:: EXERCISE PASSAGE ::

[Start of section]

Will tells Bedelia of the plan and she is furious and terrified. Du Maurier believes that Hannibal will be after her to kill and eat her. “Who holds the Devil, let him hold him well,” says Bedelia. She warns Will, “He will hardly be caught a second time.” “I don’t intend Hannibal to be caught a second time,” Will responds.
“Can’t live with him, can’t live without him,” Bedelia taunts Will, “Is that what this is?”
“I guess,” Will replies.
After a little more conversation, Will gets up and tells Bedelia, “I’d pack my bags if I were you. Meat’s back on the menu.” Du Maurier gets her claws out, “You righteous, reckless, twitchy little man. He might as well cut all our throats and be done with it.” Will gets the last word, “Ready or not,” Will says, “Here he comes.”
Alana visits the burnt and scarred Frederick. Chilton reveals that he blames Bloom as well for his disfigurement. He tells Alana that he would like to have Hannibal’s skin. “You were never comfortable in your own skin,” she tells Frederick, “you would not be comfortable in Hannibal’s.”
“Are you,” asks Chilton.
Dr. Bloom tells Hannibal of the deal, he gets all privileges restored for playing along. Lector requests that Will ask him personally, and he wants Graham to say “Please.” Hannibal also threaten’s Bloom. (Later, after the “escape” Alana, Margo and their baby flee their mansion in case Hannibal comes calling.)
The plan is to release Lector into police custody and “let him escape” allowing Francis an opportunity to contact Hannibal. The real plan is to kill Dolarhyde and Lector, according to Crawford. Will goes to see Lector and after a short “reprimand” from Hannibal “Now you have to pick the mic back up,” Graham does indeed say “Please.”
After delivering Hannibal to the federal authorities, he and Will are transported via a small motorcade. A police car comes up and, lights flashing, pulls up to the lead car. Dolarhyde is driving and he shoots the cop driving the lead vehicle causing it to crash. The domino effect of the first car crash takes out the entire convoy of vehicles. The van crashes and Will smacks his head into a window, he is semi-conscious when Dolarhyde arrives.
Dolarhyde releases Hannibal from his cage in the back of the van and drives away.
Hannibal climbs out of the van and takes off his straightjacket. Going to the closest police car, he drags the dead cop out of the driver’s seat while Will gets out of the van. Driving the car around, Lector pushes the other dead policeman out of the passenger seat, “Going my way,” he asks Will. Afterward, Jack Crawford surveys the carnage and we see Alana leave Mansion Verger with her little family.
Back in the house, Hannibal has wine and two glasses, he pours Will a glass and tells him “My passion for you is inconvenient.” Will responds, “If you’re partial to beef products, it is inconvenient to be compassionate toward a cow.” After a little more conversation Graham tells Hannibal, “He is watching us now.”
“I know,” Hannibal replies just before a silenced bullet passes through his torso and smashes the wine bottle. Thus begins the long, protracted battle between the two men and the Great Red Dragon. It is brutal, dark, bloody and akin to a slow motion ballet. Blood spurts in fountains of black as the battle goes outside the house and into the moonlight and the two men, who are two sides of the same coin, orchestrate Dolarhyde’s death.

[End of section]

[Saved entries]
[Start of section]

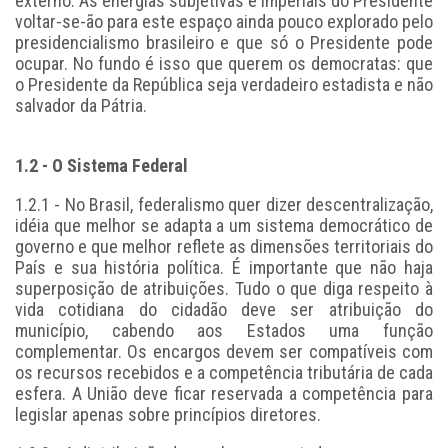
externo. As energias subjetivas e imperiais do Presidente
voltar-se-ão para este espaço ainda pouco explorado pelo
presidencialismo brasileiro e que só o Presidente pode
ocupar. No fundo é isso que querem os democratas: que
o Presidente da República seja verdadeiro estadista e não
salvador da Pátria.
1.2 - O Sistema Federal
1.2.1 - No Brasil, federalismo quer dizer descentralização,
idéia que melhor se adapta a um sistema democrático de
governo e que melhor reflete as dimensões territoriais do
País e sua história política. É importante que não haja
superposição de atribuições. Tudo o que diga respeito à
vida cotidiana do cidadão deve ser atribuição do
município, cabendo aos Estados uma função
complementar. Os encargos devem ser compatíveis com
os recursos recebidos e a competência tributária de cada
esfera. A União deve ficar reservada a competência para
legislar apenas sobre princípios diretores.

[End of section]

:: ACTIVITY LIST ::
**1)** In the episode recap, what does Chilton tell Alana he would like to have?
**2)** Translate this sentence from the episode recap into Spanish: "Dolarhyde releases Hannibal from his cage in the back of the van and drives away."
**3)** Quote the episode recap starting with "After delivering Hannibal" and going on through "and drives away.".

:: SOLUTIONS FOR EACH TASK ::
**1)** Hannibal's skin.

**2)** Dolarhyde libera a Hannibal de su jaula en la parte trasera de la furgoneta y se marcha.

**3)**
After delivering Hannibal to the federal authorities, he and Will are transported via a small motorcade. A police car comes up and, lights flashing, pulls up to the lead car. Dolarhyde is driving and he shoots the cop driving the lead vehicle causing it to crash. The domino effect of the first car crash takes out the entire convoy of vehicles. The van crashes and Will smacks his head into a window, he is semi-conscious when Dolarhyde arrives.
Dolarhyde releases Hannibal from his cage in the back of the van and drives away.